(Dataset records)

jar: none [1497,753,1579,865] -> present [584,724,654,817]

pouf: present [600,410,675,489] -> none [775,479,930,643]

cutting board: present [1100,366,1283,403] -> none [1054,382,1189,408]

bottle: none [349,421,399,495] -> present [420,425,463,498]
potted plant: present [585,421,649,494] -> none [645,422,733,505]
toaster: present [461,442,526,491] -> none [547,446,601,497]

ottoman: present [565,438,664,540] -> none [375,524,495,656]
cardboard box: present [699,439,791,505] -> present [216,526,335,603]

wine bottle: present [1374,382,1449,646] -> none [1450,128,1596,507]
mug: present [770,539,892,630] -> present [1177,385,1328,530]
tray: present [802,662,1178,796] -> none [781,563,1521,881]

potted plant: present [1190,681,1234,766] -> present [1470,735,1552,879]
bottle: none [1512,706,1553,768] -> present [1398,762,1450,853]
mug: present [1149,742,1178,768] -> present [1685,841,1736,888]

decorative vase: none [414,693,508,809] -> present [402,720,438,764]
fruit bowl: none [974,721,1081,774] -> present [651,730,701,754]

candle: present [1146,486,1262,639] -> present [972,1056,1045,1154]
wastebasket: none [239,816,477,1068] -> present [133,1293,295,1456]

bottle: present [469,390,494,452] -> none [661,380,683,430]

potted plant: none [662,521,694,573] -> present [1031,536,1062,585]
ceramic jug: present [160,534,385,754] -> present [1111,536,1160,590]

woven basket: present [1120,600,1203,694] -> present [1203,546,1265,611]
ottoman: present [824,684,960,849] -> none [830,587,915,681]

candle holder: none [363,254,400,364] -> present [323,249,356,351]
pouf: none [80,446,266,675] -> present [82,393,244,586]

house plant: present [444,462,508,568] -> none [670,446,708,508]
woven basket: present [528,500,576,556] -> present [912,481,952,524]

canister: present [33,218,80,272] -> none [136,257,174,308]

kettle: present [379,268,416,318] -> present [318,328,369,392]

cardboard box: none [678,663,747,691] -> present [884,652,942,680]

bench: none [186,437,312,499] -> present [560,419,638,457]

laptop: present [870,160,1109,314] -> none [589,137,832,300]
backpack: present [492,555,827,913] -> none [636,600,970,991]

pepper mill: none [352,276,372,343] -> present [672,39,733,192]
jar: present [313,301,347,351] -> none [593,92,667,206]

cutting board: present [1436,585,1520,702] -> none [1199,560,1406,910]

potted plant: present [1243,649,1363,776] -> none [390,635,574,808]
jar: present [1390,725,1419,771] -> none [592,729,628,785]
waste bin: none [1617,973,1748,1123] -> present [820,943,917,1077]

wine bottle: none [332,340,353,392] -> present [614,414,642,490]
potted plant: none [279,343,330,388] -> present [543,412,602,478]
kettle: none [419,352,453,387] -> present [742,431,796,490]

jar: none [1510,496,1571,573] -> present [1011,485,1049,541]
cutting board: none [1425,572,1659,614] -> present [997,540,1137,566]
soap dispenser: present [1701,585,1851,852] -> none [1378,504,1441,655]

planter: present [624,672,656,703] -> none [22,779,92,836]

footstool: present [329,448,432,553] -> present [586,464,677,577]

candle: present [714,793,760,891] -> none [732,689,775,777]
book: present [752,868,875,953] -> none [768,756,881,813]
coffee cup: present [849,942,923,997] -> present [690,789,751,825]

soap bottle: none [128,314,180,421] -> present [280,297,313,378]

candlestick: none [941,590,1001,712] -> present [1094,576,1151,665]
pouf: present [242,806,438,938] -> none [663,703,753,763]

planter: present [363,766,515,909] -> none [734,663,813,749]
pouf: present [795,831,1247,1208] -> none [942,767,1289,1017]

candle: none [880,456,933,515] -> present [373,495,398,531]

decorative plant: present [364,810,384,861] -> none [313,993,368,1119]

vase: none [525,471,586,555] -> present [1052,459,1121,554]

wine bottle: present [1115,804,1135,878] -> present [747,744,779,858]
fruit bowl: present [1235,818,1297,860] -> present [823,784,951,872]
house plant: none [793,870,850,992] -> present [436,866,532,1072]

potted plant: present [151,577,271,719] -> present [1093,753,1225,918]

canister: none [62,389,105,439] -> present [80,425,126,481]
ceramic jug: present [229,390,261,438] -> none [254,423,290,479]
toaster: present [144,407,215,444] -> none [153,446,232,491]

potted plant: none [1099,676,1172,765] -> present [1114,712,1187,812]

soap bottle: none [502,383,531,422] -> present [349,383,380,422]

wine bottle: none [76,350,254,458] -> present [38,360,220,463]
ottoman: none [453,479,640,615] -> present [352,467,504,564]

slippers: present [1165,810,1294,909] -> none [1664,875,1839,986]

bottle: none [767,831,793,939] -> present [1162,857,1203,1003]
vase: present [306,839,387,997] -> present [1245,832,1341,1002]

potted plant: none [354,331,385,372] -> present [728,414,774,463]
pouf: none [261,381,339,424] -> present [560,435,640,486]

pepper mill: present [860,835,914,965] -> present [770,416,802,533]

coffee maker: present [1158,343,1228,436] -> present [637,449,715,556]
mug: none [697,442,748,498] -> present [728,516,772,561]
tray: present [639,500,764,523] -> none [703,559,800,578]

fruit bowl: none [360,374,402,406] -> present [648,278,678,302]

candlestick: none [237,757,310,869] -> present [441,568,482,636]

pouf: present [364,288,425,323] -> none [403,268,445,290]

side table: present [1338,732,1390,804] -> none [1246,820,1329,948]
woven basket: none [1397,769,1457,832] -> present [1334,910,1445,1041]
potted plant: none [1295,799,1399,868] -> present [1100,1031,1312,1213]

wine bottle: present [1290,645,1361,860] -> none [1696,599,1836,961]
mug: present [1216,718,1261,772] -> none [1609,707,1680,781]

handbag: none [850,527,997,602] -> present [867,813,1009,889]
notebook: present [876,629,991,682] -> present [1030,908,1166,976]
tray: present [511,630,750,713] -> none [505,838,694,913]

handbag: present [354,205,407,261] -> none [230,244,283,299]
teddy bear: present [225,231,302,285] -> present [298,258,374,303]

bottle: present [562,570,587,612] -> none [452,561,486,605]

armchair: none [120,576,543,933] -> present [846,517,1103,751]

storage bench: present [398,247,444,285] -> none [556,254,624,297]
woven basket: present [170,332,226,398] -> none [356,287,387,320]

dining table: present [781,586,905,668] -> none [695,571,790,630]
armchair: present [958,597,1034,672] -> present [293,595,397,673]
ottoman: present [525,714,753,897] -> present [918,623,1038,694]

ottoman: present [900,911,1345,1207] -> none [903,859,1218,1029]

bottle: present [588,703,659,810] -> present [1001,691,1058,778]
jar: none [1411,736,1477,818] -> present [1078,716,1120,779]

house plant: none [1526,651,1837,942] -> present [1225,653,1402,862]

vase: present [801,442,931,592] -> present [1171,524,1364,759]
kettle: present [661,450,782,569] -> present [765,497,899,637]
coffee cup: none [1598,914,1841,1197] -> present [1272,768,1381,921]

▶ [Job item]: Transcribe every record verbatim.

▶ [Reply]:
jar: none [1497,753,1579,865] -> present [584,724,654,817]

pouf: present [600,410,675,489] -> none [775,479,930,643]

cutting board: present [1100,366,1283,403] -> none [1054,382,1189,408]

bottle: none [349,421,399,495] -> present [420,425,463,498]
potted plant: present [585,421,649,494] -> none [645,422,733,505]
toaster: present [461,442,526,491] -> none [547,446,601,497]

ottoman: present [565,438,664,540] -> none [375,524,495,656]
cardboard box: present [699,439,791,505] -> present [216,526,335,603]

wine bottle: present [1374,382,1449,646] -> none [1450,128,1596,507]
mug: present [770,539,892,630] -> present [1177,385,1328,530]
tray: present [802,662,1178,796] -> none [781,563,1521,881]

potted plant: present [1190,681,1234,766] -> present [1470,735,1552,879]
bottle: none [1512,706,1553,768] -> present [1398,762,1450,853]
mug: present [1149,742,1178,768] -> present [1685,841,1736,888]

decorative vase: none [414,693,508,809] -> present [402,720,438,764]
fruit bowl: none [974,721,1081,774] -> present [651,730,701,754]

candle: present [1146,486,1262,639] -> present [972,1056,1045,1154]
wastebasket: none [239,816,477,1068] -> present [133,1293,295,1456]

bottle: present [469,390,494,452] -> none [661,380,683,430]

potted plant: none [662,521,694,573] -> present [1031,536,1062,585]
ceramic jug: present [160,534,385,754] -> present [1111,536,1160,590]

woven basket: present [1120,600,1203,694] -> present [1203,546,1265,611]
ottoman: present [824,684,960,849] -> none [830,587,915,681]

candle holder: none [363,254,400,364] -> present [323,249,356,351]
pouf: none [80,446,266,675] -> present [82,393,244,586]

house plant: present [444,462,508,568] -> none [670,446,708,508]
woven basket: present [528,500,576,556] -> present [912,481,952,524]

canister: present [33,218,80,272] -> none [136,257,174,308]

kettle: present [379,268,416,318] -> present [318,328,369,392]

cardboard box: none [678,663,747,691] -> present [884,652,942,680]

bench: none [186,437,312,499] -> present [560,419,638,457]

laptop: present [870,160,1109,314] -> none [589,137,832,300]
backpack: present [492,555,827,913] -> none [636,600,970,991]

pepper mill: none [352,276,372,343] -> present [672,39,733,192]
jar: present [313,301,347,351] -> none [593,92,667,206]

cutting board: present [1436,585,1520,702] -> none [1199,560,1406,910]

potted plant: present [1243,649,1363,776] -> none [390,635,574,808]
jar: present [1390,725,1419,771] -> none [592,729,628,785]
waste bin: none [1617,973,1748,1123] -> present [820,943,917,1077]

wine bottle: none [332,340,353,392] -> present [614,414,642,490]
potted plant: none [279,343,330,388] -> present [543,412,602,478]
kettle: none [419,352,453,387] -> present [742,431,796,490]

jar: none [1510,496,1571,573] -> present [1011,485,1049,541]
cutting board: none [1425,572,1659,614] -> present [997,540,1137,566]
soap dispenser: present [1701,585,1851,852] -> none [1378,504,1441,655]

planter: present [624,672,656,703] -> none [22,779,92,836]

footstool: present [329,448,432,553] -> present [586,464,677,577]

candle: present [714,793,760,891] -> none [732,689,775,777]
book: present [752,868,875,953] -> none [768,756,881,813]
coffee cup: present [849,942,923,997] -> present [690,789,751,825]

soap bottle: none [128,314,180,421] -> present [280,297,313,378]

candlestick: none [941,590,1001,712] -> present [1094,576,1151,665]
pouf: present [242,806,438,938] -> none [663,703,753,763]

planter: present [363,766,515,909] -> none [734,663,813,749]
pouf: present [795,831,1247,1208] -> none [942,767,1289,1017]

candle: none [880,456,933,515] -> present [373,495,398,531]

decorative plant: present [364,810,384,861] -> none [313,993,368,1119]

vase: none [525,471,586,555] -> present [1052,459,1121,554]

wine bottle: present [1115,804,1135,878] -> present [747,744,779,858]
fruit bowl: present [1235,818,1297,860] -> present [823,784,951,872]
house plant: none [793,870,850,992] -> present [436,866,532,1072]

potted plant: present [151,577,271,719] -> present [1093,753,1225,918]

canister: none [62,389,105,439] -> present [80,425,126,481]
ceramic jug: present [229,390,261,438] -> none [254,423,290,479]
toaster: present [144,407,215,444] -> none [153,446,232,491]

potted plant: none [1099,676,1172,765] -> present [1114,712,1187,812]

soap bottle: none [502,383,531,422] -> present [349,383,380,422]

wine bottle: none [76,350,254,458] -> present [38,360,220,463]
ottoman: none [453,479,640,615] -> present [352,467,504,564]

slippers: present [1165,810,1294,909] -> none [1664,875,1839,986]

bottle: none [767,831,793,939] -> present [1162,857,1203,1003]
vase: present [306,839,387,997] -> present [1245,832,1341,1002]

potted plant: none [354,331,385,372] -> present [728,414,774,463]
pouf: none [261,381,339,424] -> present [560,435,640,486]

pepper mill: present [860,835,914,965] -> present [770,416,802,533]

coffee maker: present [1158,343,1228,436] -> present [637,449,715,556]
mug: none [697,442,748,498] -> present [728,516,772,561]
tray: present [639,500,764,523] -> none [703,559,800,578]

fruit bowl: none [360,374,402,406] -> present [648,278,678,302]

candlestick: none [237,757,310,869] -> present [441,568,482,636]

pouf: present [364,288,425,323] -> none [403,268,445,290]

side table: present [1338,732,1390,804] -> none [1246,820,1329,948]
woven basket: none [1397,769,1457,832] -> present [1334,910,1445,1041]
potted plant: none [1295,799,1399,868] -> present [1100,1031,1312,1213]

wine bottle: present [1290,645,1361,860] -> none [1696,599,1836,961]
mug: present [1216,718,1261,772] -> none [1609,707,1680,781]

handbag: none [850,527,997,602] -> present [867,813,1009,889]
notebook: present [876,629,991,682] -> present [1030,908,1166,976]
tray: present [511,630,750,713] -> none [505,838,694,913]

handbag: present [354,205,407,261] -> none [230,244,283,299]
teddy bear: present [225,231,302,285] -> present [298,258,374,303]

bottle: present [562,570,587,612] -> none [452,561,486,605]

armchair: none [120,576,543,933] -> present [846,517,1103,751]

storage bench: present [398,247,444,285] -> none [556,254,624,297]
woven basket: present [170,332,226,398] -> none [356,287,387,320]

dining table: present [781,586,905,668] -> none [695,571,790,630]
armchair: present [958,597,1034,672] -> present [293,595,397,673]
ottoman: present [525,714,753,897] -> present [918,623,1038,694]

ottoman: present [900,911,1345,1207] -> none [903,859,1218,1029]

bottle: present [588,703,659,810] -> present [1001,691,1058,778]
jar: none [1411,736,1477,818] -> present [1078,716,1120,779]

house plant: none [1526,651,1837,942] -> present [1225,653,1402,862]

vase: present [801,442,931,592] -> present [1171,524,1364,759]
kettle: present [661,450,782,569] -> present [765,497,899,637]
coffee cup: none [1598,914,1841,1197] -> present [1272,768,1381,921]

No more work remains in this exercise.